All the experiment was done in triplicate and the data were presented as mean ± standard deviation. Statistical analysis was conducted using SPSS software (version 23.0) (IBM Corp, 2015). The significant differences between treatments and controls were determined using the Student’s T-Test or Mann Whitney U according to normality of the data at significance level 95% (α = 0.05).

Results

In this study, liver injury condition was modeled by H2O2-induced human hepatocellular carcinoma (HepG2) cells in vitro·H2O2 is one of the reactive oxygen species (ROS) molecules that in excess concentration could induced oxidative stress (Vilema-Enríquez et al., 2016). ROS are atoms or molecule that have unpair electrons, which usually unstable and highly reactive, that can initiate lipid peroxidation, cause trigger inflammation response, DNA damage, and induce apoptosis, resulting in injury (Li et al., 2015). Liver injury, caused by inflammation, could be detected by several indication, including TNF-α level; apoptotic, necrotic, dead, and live cells percentage; ROS level; and GPX gene expression in cells.

TNF-α level

TNF-α is one of the most important cytokines that plays a major role in the pro-inflammatory cytokines cascade production (Laksmitawati et al., 2016). It is rapidly released in time of trauma, wound, oxidative stress, or after bacterial infection (Parameswaran & Patial, 2010). The concentration of TNF-α level in hepatic cells determined its damaging or protective effect on liver injury. Previous study has also shown that TNF-α is involved in regulating proliferation and cell death of hepatocytes (Zhao et al., 2020). Based on the result, DMSO as extract solvent didn’t increase or decrease the TNF-α level significantly (P > 0.05) compare to normal cell without any inducer. It means DMSO wasn’t hepatotoxicity to HepG2 cells. The effect of RBLE towards TNF-α level of H2O2-induced HepG2 cells are shown in Fig. 1. The highest TNF-α level was exhibited by liver injury model, indicating that inflammation took place and liver damage was successfully induced by H2O2 in HepG2 cells. Treatment with RBLE resulting in a relatively lower TNF-α level compared to liver injury model.

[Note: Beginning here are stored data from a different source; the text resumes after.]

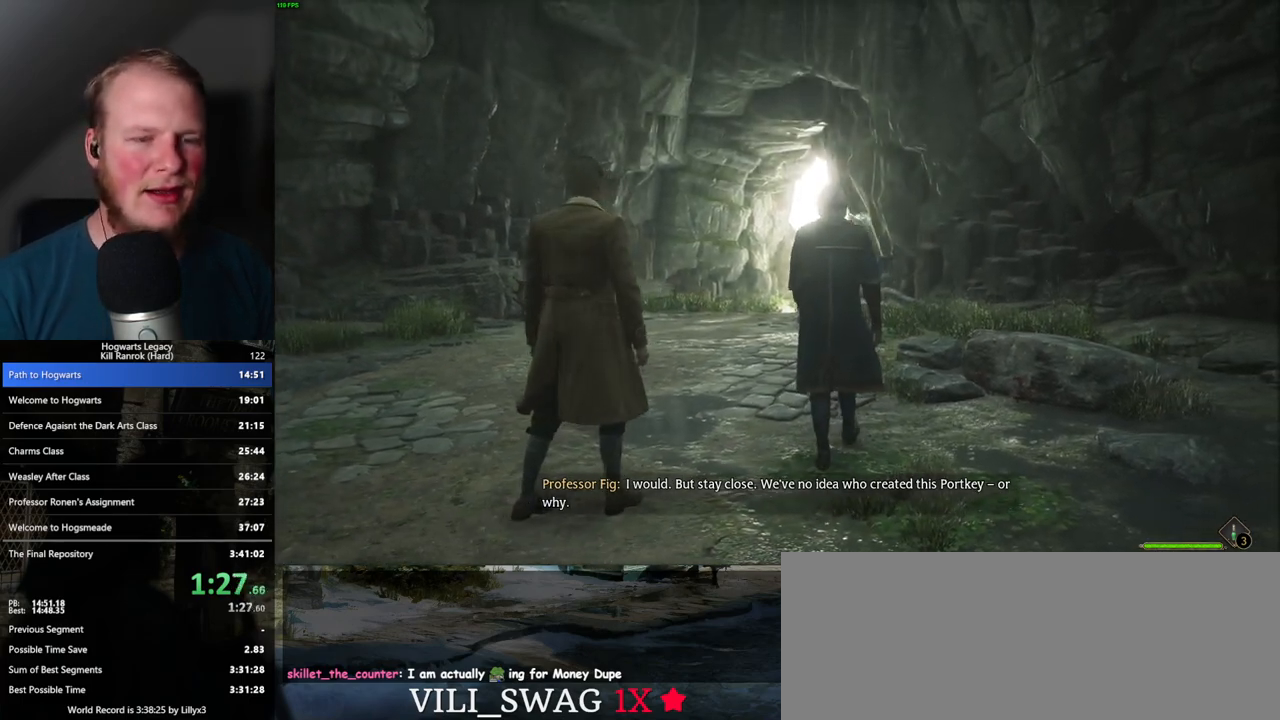
{"keys": ["w"], "mouse": [], "events": []}
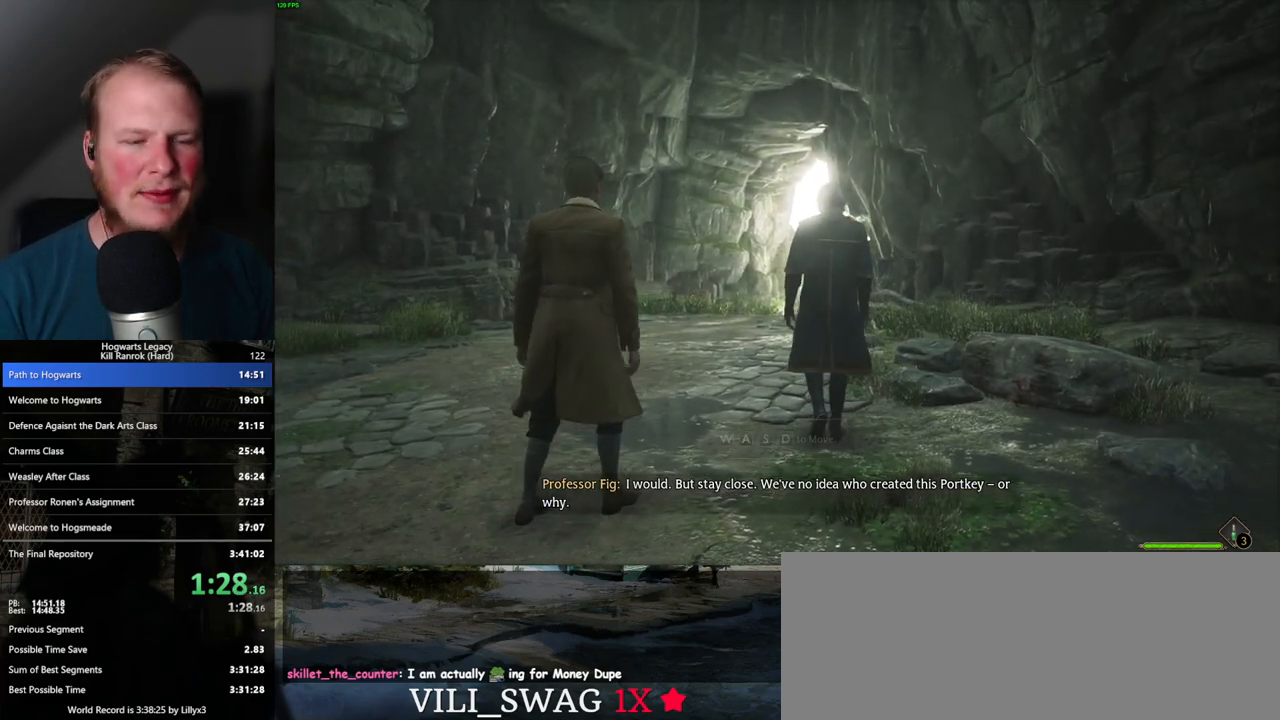
{"keys": ["w"], "mouse": [], "events": []}
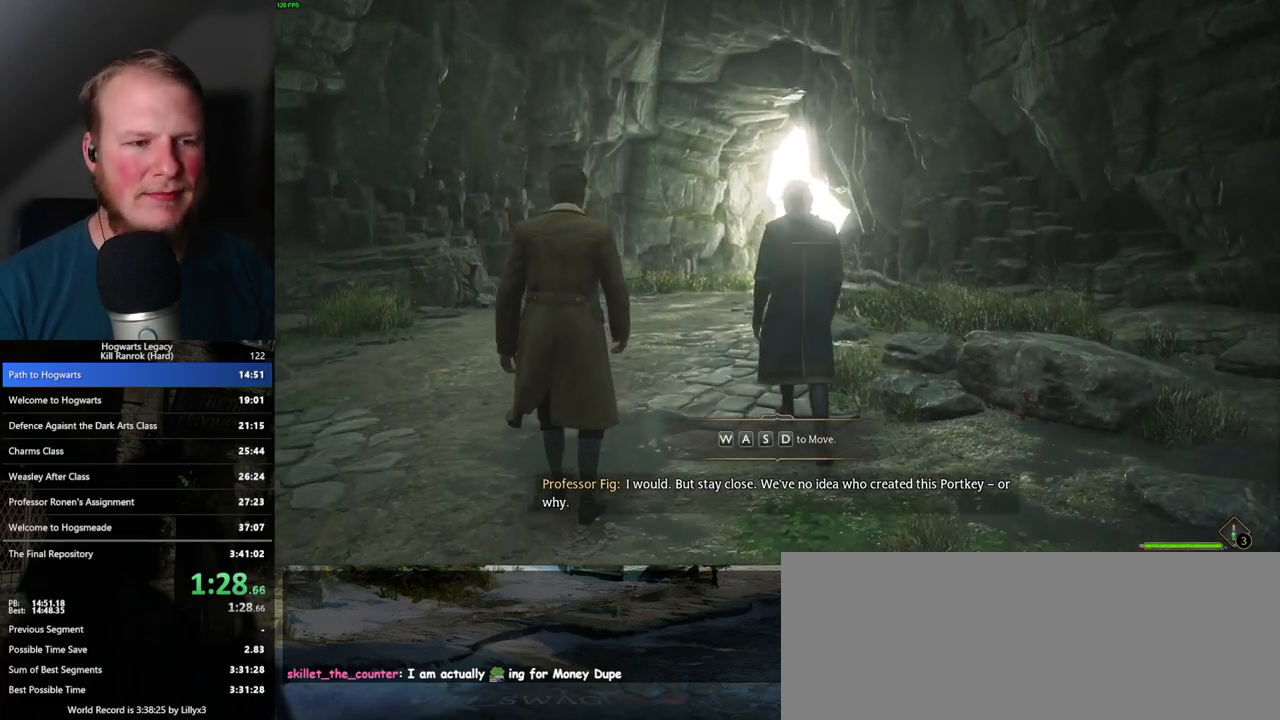
{"keys": ["w"], "mouse": [], "events": []}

TNF-α level was reduced significantly in H2O2-induced HepG2 cells treated with 25 μg/mL RBLE. This result shows that RBLE has potential in suppressing TNF-α production, thus can be beneficial in liver damage treatment.
Fig. 1

Effect of RBLE towards TNF-α Level of H (A) TNF-α level (pg/mg protein) on H2O2-induced HepG2 cells. (B) TNF-α level (pg/mL) on H2O2-induced HepG2 cells. *Data is presented as mean ± standard deviation. (I): Control (untreated HepG2 cells); (II): Vehicle control (HepG2 cells + DMSO 1%); (III) LI model (Liver Injury model: H2O2-induced HepG2 cells); (IV) RBLE25 (H2O2-induced HepG2 cells + RBLE 25 μg/mL); (V) RBLE100 (H2O2-induced HepG2 cells + RBLE 100 μg/mL). Single star sign (*) marks statistical difference between control group and Liver Injury (LI) model group at 0.05 significance level, while single hashtag symbol (#) marks statistical difference for the treatments groups compared to Liver Injury (LI) model group at 0.05 significance level.

Effect of RBLE towards TNF-α Level of H (A) TNF-α level (pg/mg protein) on H2O2-induced HepG2 cells. (B) TNF-α level (pg/mL) on H2O2-induced HepG2 cells. *Data is presented as mean ± standard deviation. (I): Control (untreated HepG2 cells); (II): Vehicle control (HepG2 cells + DMSO 1%); (III) LI model (Liver Injury model: H2O2-induced HepG2 cells); (IV) RBLE25 (H2O2-induced HepG2 cells + RBLE 25 μg/mL); (V) RBLE100 (H2O2-induced HepG2 cells + RBLE 100 μg/mL). Single star sign (*) marks statistical difference between control group and Liver Injury (LI) model group at 0.05 significance level, while single hashtag symbol (#) marks statistical difference for the treatments groups compared to Liver Injury (LI) model group at 0.05 significance level.

Apoptotic, necrotic, live cells percentage

Apoptotic activities of RBLE towards H2O2-induced HepG2 cells were analyzed using flow cytometry. The analysis reveals the percentage of live cells, apoptotic cells, dead cells, as well as necrotic cells. Results of flow cytometry analysis are shown in Fig. 2.
Fig. 2

Effect of RBLE towards apoptosis inducing activity of H (A) Live cells (%); (B) Apoptotic cells (%); (C) Dead cells (%); (D) Necrotic cells (%). *Data is presented as mean ± standard deviation. (I): Control (untreated HepG2 cells); (II): Vehicle control (HepG2 cells + DMSO 1%); (III) LI model (Liver Injury model; H2O2-induced HepG2 cells); (IV) RBLE25 (H2O2-induced HepG2 cells + RBLE 25 μg/mL); (V) RBLE100 (H2O2-induced HepG2 cells + RBLE 100 μg/mL). Single star sign (*) marks statistical difference between control and Liver Injury (LI) model group at 0.05 significance level, single hashtag (#) marks statistical difference for treatment groups compared to Liver Injury (LI) model group at 0.05 significance level.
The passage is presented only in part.